Tulip Trees

All About Tulip Trees
Most people know about the tulips whose flowers are seen each year as a colorful burst of spring, but fewer know much about tulip trees. Tulip trees are members of the magnolia family and their scientific name is Liriodendron tulipifera Magnoliaceae. They are also referred to as a yellow poplar, tulip-poplar, white-popular, tuliptree (one word),and whitewood. Tulip trees are great as a shade tree, a source of food for wildlife, and they are used in making furniture and framing houses.
Tulip trees can be found throughout all of the Eastern United States. They grow in Southern New England south to the north central part of Florida. Westward, tulip trees are found in Michigan and Southern Ontario. The majority of tulip trees are found in the Appalachian Mountains and in the neighboring Piedmont region, south from Pennsylvania to Georgia.

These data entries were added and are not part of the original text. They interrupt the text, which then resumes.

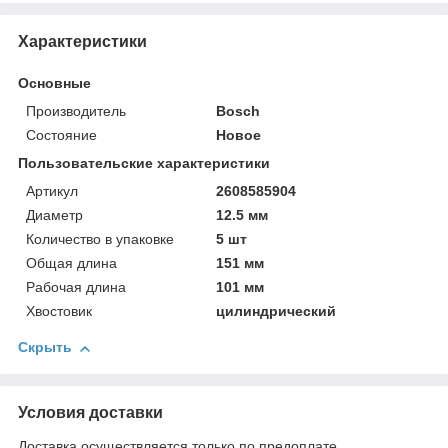
Характеристики
Основные
Производитель
Bosch
Состояние
Новое
Пользовательские характеристики
Артикул
2608585904
Диаметр
12.5 мм
Количество в упаковке
5 шт
Общая длина
151 мм
Рабочая длина
101 мм
Хвостовик
цилиндрический
Скрыть
Условия доставки
Доставка осуществляется только по предоплате.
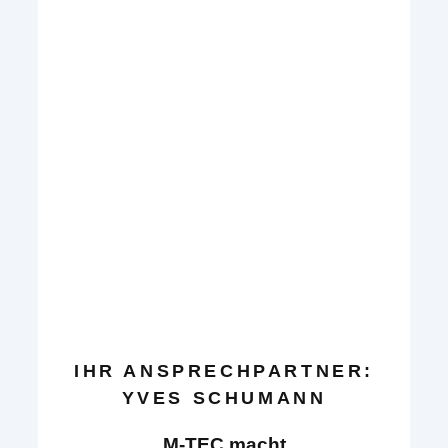
IHR ANSPRECHPARTNER:
YVES SCHUMANN
M-TEC macht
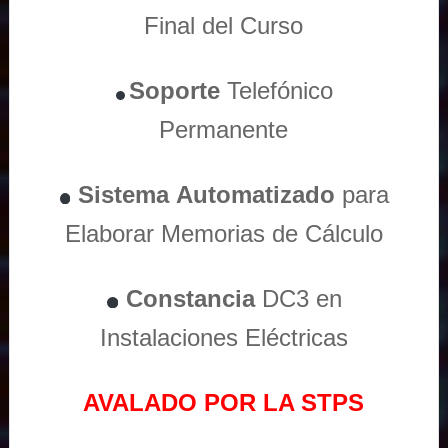
Final del Curso
Soporte
Telefónico
Permanente
Sistema
Automatizado
para
Elaborar Memorias de Cálculo
Constancia
DC3 en
Instalaciones Eléctricas
AVALADO POR LA STPS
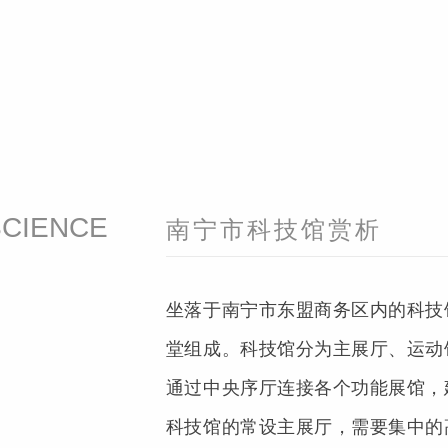
SCIENCE
南宁市科技馆赏析
坐落于南宁市东盟商务区内的科技
堂组成。科技馆分为主展厅、运动
通过中央序厅连接各个功能展馆，
科技馆的常设主展厅，需要集中的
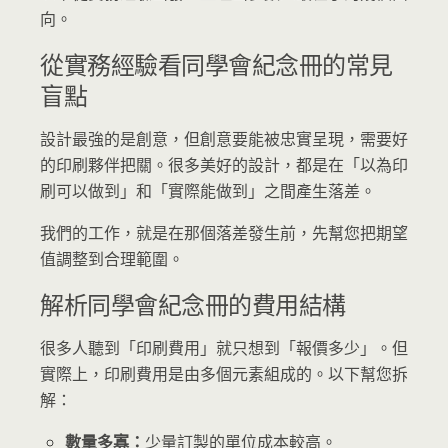
向。
從實務經驗看同學會紀念冊的常見
盲點
設計最強的是創意，但創意要能被忠實呈現，需要好
的印刷夥伴把關。很多美好的設計，都是在「以為印
刷可以做到」和「實際能做到」之間產生落差。
我們的工作，就是在那個落差發生前，先幫您把期望
值調整到合理範圍。
解析同學會紀念冊的費用結構
很多人聽到「印刷費用」就只想到「報價多少」。但
實際上，印刷費用是由多個元素組成的。以下幫您拆
解：
數量多寡：
少量訂製的單位成本較高。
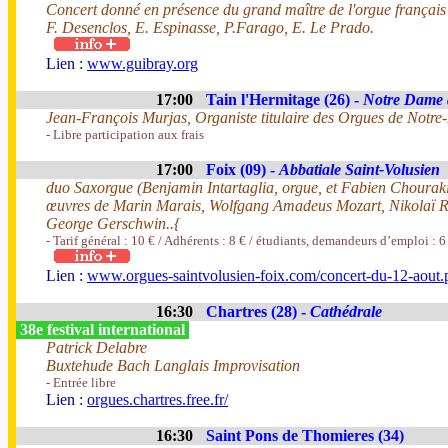
Concert donné en présence du grand maître de l'orgue français 
F. Desenclos, E. Espinasse, P.Farago, E. Le Prado.
Lien :
www.guibray.org
17:00
Tain l'Hermitage (26) -
Notre Dame 
Jean-François Murjas, Organiste titulaire des Orgues de Notr
- Libre participation aux frais
17:00
Foix (09) -
Abbatiale Saint-Volusien
duo Saxorgue (Benjamin Intartaglia, orgue, et Fabien Chourak
œuvres de Marin Marais, Wolfgang Amadeus Mozart, Nikolaï 
George Gerschwin..{
- Tarif général : 10 € / Adhérents : 8 € / étudiants, demandeurs d’emploi : 6
Lien :
www.orgues-saintvolusien-foix.com/concert-du-12-aout.
16:30
Chartres (28) -
Cathédrale
38e festival international
Patrick Delabre
Buxtehude Bach Langlais Improvisation
- Entrée libre
Lien :
orgues.chartres.free.fr/
16:30
Saint Pons de Thomieres (34)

Tulip trees grow well under many different weather conditions. For instance, they can survive New England winters where temperatures can fall to 20 below zero and still thrive in Central Florida where it rarely frosts and the average year round temperature is 60-degrees. Tulip trees also grow where there are huge differences in yearly rainfall--anywhere from thirty to eighty inches. They can be found growing in stream bottoms as low as three hundred feet about sea level, and on moist slopes up to 4,500 feet above sea level.
Tulip trees have many special qualities, including the fact that they can live for up to three hundred years. They don’t produce any flowers until they are fifteen to twenty years old, but then flower annually in the months of April, May, or June, depending on where they are located. Cones are produced to distribute seeds in the fall. Tulip trees produce a lot of seeds, anywhere from 300,000 to 1.5 million per acre. In other words, a 20-inch tulip tree can grow 3,250 cones that contain 29,000 good seeds. Trees that have been cut down or destroyed can repopulate an area very quickly.

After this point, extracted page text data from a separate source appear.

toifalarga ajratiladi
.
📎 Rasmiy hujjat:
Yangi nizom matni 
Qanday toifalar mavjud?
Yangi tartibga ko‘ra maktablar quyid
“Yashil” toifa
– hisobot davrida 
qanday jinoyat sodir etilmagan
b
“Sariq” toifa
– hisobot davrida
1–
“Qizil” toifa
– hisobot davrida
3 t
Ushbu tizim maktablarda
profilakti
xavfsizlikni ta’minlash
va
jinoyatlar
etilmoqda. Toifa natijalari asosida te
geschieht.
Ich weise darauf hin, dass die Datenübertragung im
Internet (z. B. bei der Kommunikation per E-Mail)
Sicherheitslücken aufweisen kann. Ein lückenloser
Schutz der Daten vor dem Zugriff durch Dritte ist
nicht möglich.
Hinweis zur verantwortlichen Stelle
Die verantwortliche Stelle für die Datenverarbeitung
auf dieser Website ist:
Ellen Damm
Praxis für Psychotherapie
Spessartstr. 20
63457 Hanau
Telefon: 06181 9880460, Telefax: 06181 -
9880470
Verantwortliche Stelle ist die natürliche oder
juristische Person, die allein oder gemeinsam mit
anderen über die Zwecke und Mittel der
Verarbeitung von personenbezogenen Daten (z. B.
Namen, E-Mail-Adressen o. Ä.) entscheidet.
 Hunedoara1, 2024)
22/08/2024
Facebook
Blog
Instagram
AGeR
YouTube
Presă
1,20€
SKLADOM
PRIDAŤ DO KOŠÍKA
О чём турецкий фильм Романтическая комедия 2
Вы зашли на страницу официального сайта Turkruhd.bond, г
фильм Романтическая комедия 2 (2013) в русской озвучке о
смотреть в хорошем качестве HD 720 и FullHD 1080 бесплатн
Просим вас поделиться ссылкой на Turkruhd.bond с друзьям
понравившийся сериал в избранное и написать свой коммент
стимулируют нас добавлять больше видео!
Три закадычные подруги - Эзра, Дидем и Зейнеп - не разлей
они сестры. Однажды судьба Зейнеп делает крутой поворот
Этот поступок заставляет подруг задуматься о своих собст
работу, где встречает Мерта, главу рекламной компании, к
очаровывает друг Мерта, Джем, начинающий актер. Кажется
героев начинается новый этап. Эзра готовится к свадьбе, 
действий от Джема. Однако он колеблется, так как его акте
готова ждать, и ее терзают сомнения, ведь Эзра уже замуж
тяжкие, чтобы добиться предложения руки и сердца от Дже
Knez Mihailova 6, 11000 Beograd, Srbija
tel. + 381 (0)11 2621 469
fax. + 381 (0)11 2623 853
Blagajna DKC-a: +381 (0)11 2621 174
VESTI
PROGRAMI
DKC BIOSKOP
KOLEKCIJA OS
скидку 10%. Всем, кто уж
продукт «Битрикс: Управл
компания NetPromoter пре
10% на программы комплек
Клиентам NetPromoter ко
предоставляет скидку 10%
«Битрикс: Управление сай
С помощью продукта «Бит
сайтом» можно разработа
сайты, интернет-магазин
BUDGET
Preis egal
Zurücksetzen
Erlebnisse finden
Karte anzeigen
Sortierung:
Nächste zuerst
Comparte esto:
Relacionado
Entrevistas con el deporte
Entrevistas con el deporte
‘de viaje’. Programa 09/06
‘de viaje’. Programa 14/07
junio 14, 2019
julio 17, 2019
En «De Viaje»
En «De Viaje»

Tulip trees grow to be among the tallest trees in the Eastern United States. They can rise as high as two hundred feet and have a circumference of eight to twelve feet. Compared to most trees, tulip trees have very few pests that cause damage. While up to thirty different pests can attack these trees, only four insects cause any significant damage. These are the tuliptree scale, yellow popular weevil, root collar borer and Columbian timber beetle. More damage can be caused by fire, logging, sleet or ice storms, birds, livestock, deer and even rabbits. They are susceptible to a few fungus diseases.
Tulip trees are excellent choices for backyards and parks that have plenty of space. They can give lots of shade thanks to their large size. They are used as lumber for a variety of furniture-making endeavors and their most recent use is as structural framing material.